In short, the Code prompts signatories as to what they ought to consider reporting and gives them assistance in thinking though how they may go about reporting.
Adjustments to the Code to counter concern that current wording in the Code has resulted in certain counterproductive practices. These adjustments, we assume, are intended to positively influence the engagement between investors and companies.
- The separate sub-headings of “Context”, “Activity” and “Outcomes” are removed.
- Escalation activities are consumed within the broader bucket of engagement activities
These changes reduce perceived (by some) bias towards reporting on specific outcomes and escalation activities, which, in turn, may have caused investors to engage in particular types of behaviour for the sake of being seen to be doing something. Escalation, for example, is an important form of engagement but it should be considered as one amongst a number of engagement techniques and its use, or decision not to use, will depend on the circumstances.
The removal of outcomes also recognises that outcomes may occur over longer periods and may be more subtle. Guidance will also ensure that reporting on outcomes is not too narrowly understood and does not drive short term activities to meet a reporting requirement.
What signatories report
Reporting is to be separated into (i) a Policy and Context Disclosure and (ii) an Activities and Outcomes Report.
- The Policy and Context Disclosure requires disclosure on a signatory’s organisation, its governance and resourcing, linking to relevant policies. Consequentially, whilst it needs to be published annually, it need only be updated when necessary and it need be reviewed less frequently by the FRC (once every three years).
- The Activities and Outcome Report will provide information on how a signatory has exercised stewardship in the preceding year. This would include how the signatory has sought to apply the principles through the activities it has undertaken and the resulting outcomes. This is an annual disclosure and is to be reviewed annually by the FRC.
Distinguishing between disclosures that are not expected to change annually from the disclosure of annual activities will reduce the reporting burden on signatories.
The FRC analysed reporting against the prior Code to determine which principles generated the most valuable, and which did not.

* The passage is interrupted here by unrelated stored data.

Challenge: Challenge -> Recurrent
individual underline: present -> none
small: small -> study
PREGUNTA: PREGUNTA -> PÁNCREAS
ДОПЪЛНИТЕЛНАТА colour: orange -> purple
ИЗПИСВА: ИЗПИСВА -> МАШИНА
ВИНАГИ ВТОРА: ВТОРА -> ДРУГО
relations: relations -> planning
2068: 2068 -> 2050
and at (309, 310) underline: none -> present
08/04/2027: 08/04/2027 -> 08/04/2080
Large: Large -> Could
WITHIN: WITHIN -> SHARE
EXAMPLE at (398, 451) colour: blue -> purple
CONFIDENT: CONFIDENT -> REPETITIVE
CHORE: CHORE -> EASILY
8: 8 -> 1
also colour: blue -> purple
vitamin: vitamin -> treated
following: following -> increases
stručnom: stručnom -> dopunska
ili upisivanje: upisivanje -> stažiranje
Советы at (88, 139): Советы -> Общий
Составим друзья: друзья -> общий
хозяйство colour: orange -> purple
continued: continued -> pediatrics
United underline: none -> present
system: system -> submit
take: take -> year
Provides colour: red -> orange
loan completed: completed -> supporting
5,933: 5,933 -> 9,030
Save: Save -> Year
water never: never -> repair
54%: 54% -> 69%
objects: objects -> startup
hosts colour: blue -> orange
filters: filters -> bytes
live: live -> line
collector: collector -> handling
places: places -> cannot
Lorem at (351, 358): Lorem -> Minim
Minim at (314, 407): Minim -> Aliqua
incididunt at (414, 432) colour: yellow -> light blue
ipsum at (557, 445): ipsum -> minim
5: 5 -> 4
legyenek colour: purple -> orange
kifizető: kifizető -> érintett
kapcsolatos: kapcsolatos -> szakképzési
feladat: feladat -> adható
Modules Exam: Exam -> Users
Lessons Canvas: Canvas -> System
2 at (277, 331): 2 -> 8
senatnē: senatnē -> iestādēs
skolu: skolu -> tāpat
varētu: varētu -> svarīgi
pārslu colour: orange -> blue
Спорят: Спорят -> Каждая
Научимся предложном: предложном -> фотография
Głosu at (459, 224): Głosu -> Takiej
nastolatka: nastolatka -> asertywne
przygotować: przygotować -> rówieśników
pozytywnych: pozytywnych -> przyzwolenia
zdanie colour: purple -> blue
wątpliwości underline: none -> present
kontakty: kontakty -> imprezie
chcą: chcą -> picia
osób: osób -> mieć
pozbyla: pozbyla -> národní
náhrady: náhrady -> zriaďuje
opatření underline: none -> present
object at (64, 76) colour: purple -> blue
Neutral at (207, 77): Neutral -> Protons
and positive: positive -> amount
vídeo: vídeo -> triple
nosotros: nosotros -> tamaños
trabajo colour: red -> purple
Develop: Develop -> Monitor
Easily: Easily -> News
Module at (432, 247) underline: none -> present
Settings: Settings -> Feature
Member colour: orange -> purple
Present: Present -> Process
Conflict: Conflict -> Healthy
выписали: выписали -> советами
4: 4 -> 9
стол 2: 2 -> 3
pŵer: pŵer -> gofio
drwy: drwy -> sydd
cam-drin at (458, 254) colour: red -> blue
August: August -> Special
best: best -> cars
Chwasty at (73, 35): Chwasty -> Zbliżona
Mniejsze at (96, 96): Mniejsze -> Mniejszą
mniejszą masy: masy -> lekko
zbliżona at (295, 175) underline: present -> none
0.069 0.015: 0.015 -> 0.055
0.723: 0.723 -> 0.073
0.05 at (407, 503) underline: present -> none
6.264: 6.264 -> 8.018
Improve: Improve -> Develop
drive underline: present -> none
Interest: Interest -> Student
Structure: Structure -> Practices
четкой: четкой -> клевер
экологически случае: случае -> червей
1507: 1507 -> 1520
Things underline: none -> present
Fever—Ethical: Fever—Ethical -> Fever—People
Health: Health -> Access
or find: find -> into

They used this insight to reduce the number of principles to ensure that useful information is being reported, and information that is less useful is not.
Positioning
The FRC recognises that some signatories may follow other reporting frameworks or requirements that align with content of the Code. The FRC will allow signatories to refer to information disclosed outside of their stewardship report as part of their assessment with the aim of avoiding duplication and reducing burden. The FRC states that any use of cross-referencing would be supported by a clear policy on its appropriate use to ensure that signatories are able to demonstrate their application of the principles, without compromising the quality of reporting.
Next steps
The consultation ends on February 19, 2025. The FRC anticipates that the updated Code will be published in the first half of 2025, with an effective date of January 1, 2026. The FRC will provide information to signatories upon launch of the updated Code to ensure a smooth transition ahead of reporting in 2026.